If Rowling’s goal was to expose how different worlds can haplessly intersect, she’s done her job. She has frequently stated her adamant support of social welfare, and perhaps partially informed by her own pre-Potter bout with poverty, Rowling’s descriptions of privation, neglect, and drug abuse are often shocking in their audacious power of prose. “But she had seen far worse,” thinks Kay, a social worker, “welts and sores, gashes and burns, tar-black bruises; scabies and nits; babies lying on carpets covered in dog shit; kids crawling on broken bones; and once (she dreamed of it, still), a child who had been locked in a cupboard for five days by his psychotic stepfather.”
Rowling seems nearly to wink at her Harry Potter fanbase with this cupboard reference—“Think Uncle Vernon was abusive, do you?” she might be asking. “This is the real world.” Harry Potter was an introduction, through the lens of magic and ultimate happiness, to momentary loss, disappointment, and death. Here, though, when a relative, spouse, or friend is gone, they’re lost forever. Characters may have jarringly conspicuous access to the latest technology, but with no Resurrection Stone, “Priori Incantatem” spell, or Mirror of Erised at their disposal, this new treatment of death is decidedly harsher.
The final Harry Potter book was released four days before my 15th birthday. I was living in Chile for the summer and anxiously journeyed to the nearest mall to get the book. Dawn crept through the curtains as I finished it the next morning. It hadn’t been released in Spanish yet, and my host siblings begged the main details out of me the second I was done reading.
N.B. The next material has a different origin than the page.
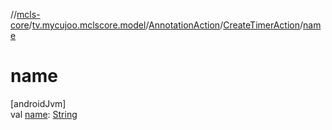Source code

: //[mcls-core](../../../../index.md)/[tv.mycujoo.mclscore.model](../../index.md)/[AnnotationAction](../index.md)/[CreateTimerAction](index.md)/[name](name.md)

# name

[androidJvm]\
val [name](name.md): [String](https://kotlinlang.org/api/latest/jvm/stdlib/kotlin/-string/index.html)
I nonchalantly bought “The Casual Vacancy” two days after it appeared in stores. It took me three days to read rather than a night—the driving tension, both on my part and on Rowling’s, simply was not there. Rowling, however, is not a one-hit wonder. Darkness, redemption, and even humor are more layered and complex in her latest effort. But the “Potter” cohort is grown up and probably ready to spend more than one night digesting the moral maelstroms of a book. A fast read isn’t always the best read. “The Casual Vacancy” has its moment of gut-wrenching horror, finely sketched characters, and steady-handed authorial intention. Rowling can’t babysit the literate youth of the world forever; finally, she drops the hand holding for a hard but welcome slap of reality.